Now i’m with someone who agrees with me on pretty much everything anyway, we’re like two peas in a pod. But even if she doesn’t she hates arguing. We can discuss stuff, but we never get heated. It’s great!
Orisi
29. Stability
I was the off the wall girl who liked the off the wall guys. Tattoos, drugs, follow no rules. I dated my ex from 14 to 17. He was very unstable and very unpredictable. Life was like a rollercoaster. We split because I found someone even worse though we never dated, it was an adventure for the short time we were a thing. His mother was a stripper and his father just got out of prison after 16 years and lived with them. He was a biker gang dude that got right back into the drug business the day he got out. From 15 to 18 I couch surfed, never had a job, drank and did a lot of drugs. My boyfriends fed into my habits and I loved them for it. I never thought I’d want a clean cut guy.
So here I am, an adult, with a kid and a husband who wakes up every day, goes to work and works hard to support his family.

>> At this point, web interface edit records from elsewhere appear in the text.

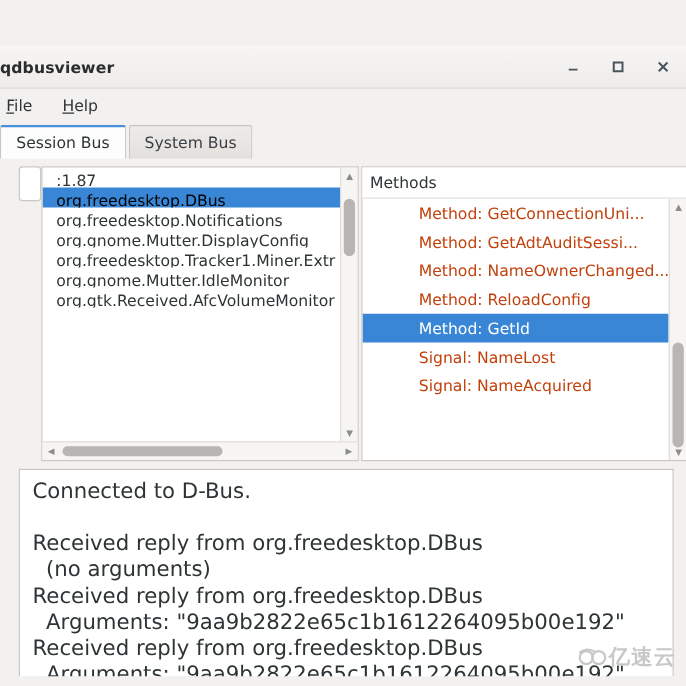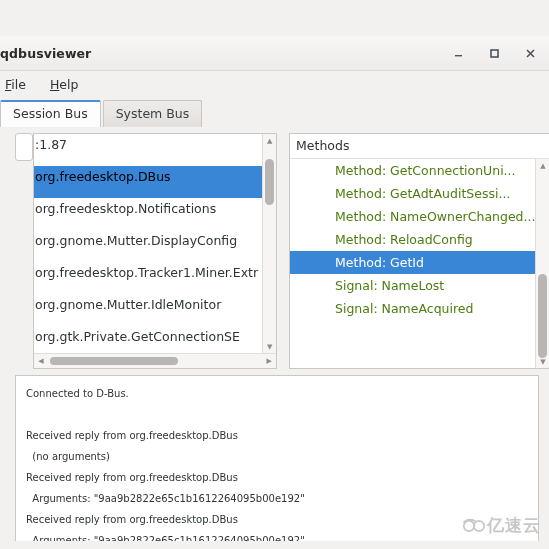--- a/index.html
+++ b/index.html
@@ -182,23 +182,23 @@
     display: flex;
     min-height: 0;
     overflow: hidden;
   }
   .list-items {
     flex: 1 1 auto;
     overflow: hidden;
     padding: 0;
   }
   .list-row {
-    height: 32px;
+    height: 16px;
     line-height: 22px;
-    padding: 0 4px 0 1px;
+    padding: 0 4px 0 11px;
     font-size: 12.5px;
     color: #2e3436;
     white-space: nowrap;
     overflow: hidden;
     cursor: default;
   }
   .list-row.selected {
     background: #3a86d6;
     color: #000000;
   }
@@ -297,21 +297,21 @@
     overflow: hidden;
   }
   .tree-items {
     flex: 1 1 auto;
     overflow: hidden;
   }
   .tree-row {
     height: 23px;
     line-height: 23px;
     font-size: 12.5px;
-    color: #4d7c0f;
+    color: #c2410c;
     white-space: nowrap;
     overflow: hidden;
     cursor: default;
     display: flex;
     align-items: center;
   }
   .tree-row.indent { padding-left: 45px; }
   .tree-row.selected {
     background: #3a86d6;
     color: #ffffff;
@@ -350,21 +350,21 @@
   .log-frame {
     flex: 1 1 auto;
     border: 1px solid #cdc7c2;
     border-bottom: none;
     background: #ffffff;
     padding: 7px 10px 0 10px;
     overflow: hidden;
     box-sizing: border-box;
   }
   .log-line {
-    font-size: 10px;
+    font-size: 17px;
     line-height: 21px;
     color: #2e3436;
     white-space: pre;
   }
   .log-line.blank { height: 21px; }
 
   
   .watermark {
     position: absolute;
     right: 8px;
@@ -428,21 +428,21 @@
 
         <div class="list-frame">
           <div class="list-body">
             <div class="list-items">
               <div class="list-row">:1.87</div>
               <div class="list-row selected">org.freedesktop.DBus</div>
               <div class="list-row">org.freedesktop.Notifications</div>
               <div class="list-row">org.gnome.Mutter.DisplayConfig</div>
               <div class="list-row">org.freedesktop.Tracker1.Miner.Extr</div>
               <div class="list-row">org.gnome.Mutter.IdleMonitor</div>
-              <div class="list-row">org.gtk.Private.GetConnectionSE</div>
+              <div class="list-row">org.gtk.Received.AfcVolumeMonitor</div>
             </div>
             <div class="vscroll">
               <div class="sb-arrow">▲</div>
               <div class="vscroll-track">
                 <div class="vthumb" style="top:12px;height:46px;"></div>
               </div>
               <div class="sb-arrow">▼</div>
             </div>
           </div>
           <div class="hscroll">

My husband has never done a single drug, never smoked and hardly drinks. He had a crush on me when I was 14 and I wanted nothing to do with the nerdy kid he was. Now I look back at the guys I dated or had a crush on. They have done nothing with their lives. Few of them have been in and out of jail. Couple still live with their moms at almost 30 years old. I’m happy something in my brain just snapped one day and I decided to take a chance on this clean cut guy and move out of state with him.